▸ Task goal
Express as a JSON list of strings the lines beginning with the one containing "Salta al contenuto principale" and continuing through the one containing "Proloco del Comune di Palazzo Adriao.", one string per line and no strings for blank lines.

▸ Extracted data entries
= = =
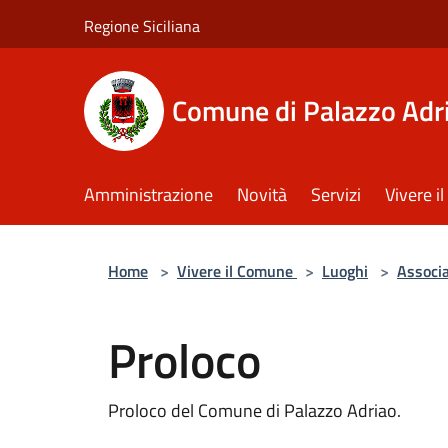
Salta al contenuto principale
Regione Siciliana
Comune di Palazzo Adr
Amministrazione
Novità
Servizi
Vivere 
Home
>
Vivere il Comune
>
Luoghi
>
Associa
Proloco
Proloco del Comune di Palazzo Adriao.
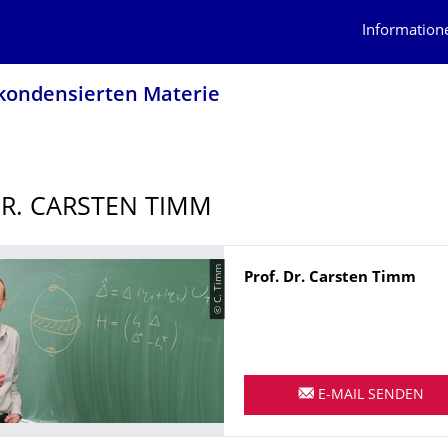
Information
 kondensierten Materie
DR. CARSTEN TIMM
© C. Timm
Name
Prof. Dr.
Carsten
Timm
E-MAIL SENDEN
= = =
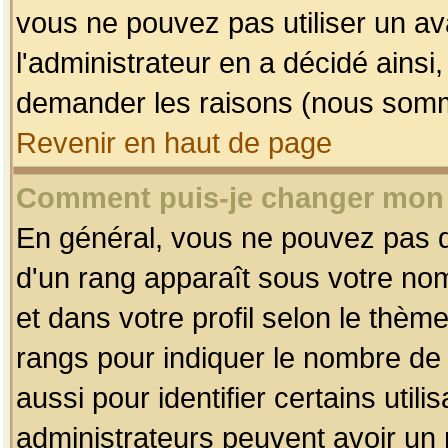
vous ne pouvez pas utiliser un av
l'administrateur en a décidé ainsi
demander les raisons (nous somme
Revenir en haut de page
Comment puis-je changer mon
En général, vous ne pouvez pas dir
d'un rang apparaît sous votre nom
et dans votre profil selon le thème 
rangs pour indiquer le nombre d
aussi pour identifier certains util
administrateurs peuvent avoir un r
= = =
▸ Task answer
[
  "Salta al contenuto principale",
  "Regione Siciliana",
  "Comune di Palazzo Adr",
  "Amministrazione",
  "Novità",
  "Servizi",
  "Vivere ",
  "Home",
  ">",
  "Vivere il Comune",
  ">",
  "Luoghi",
  ">",
  "Associa",
  "Proloco",
  "Proloco del Comune di Palazzo Adriao."
]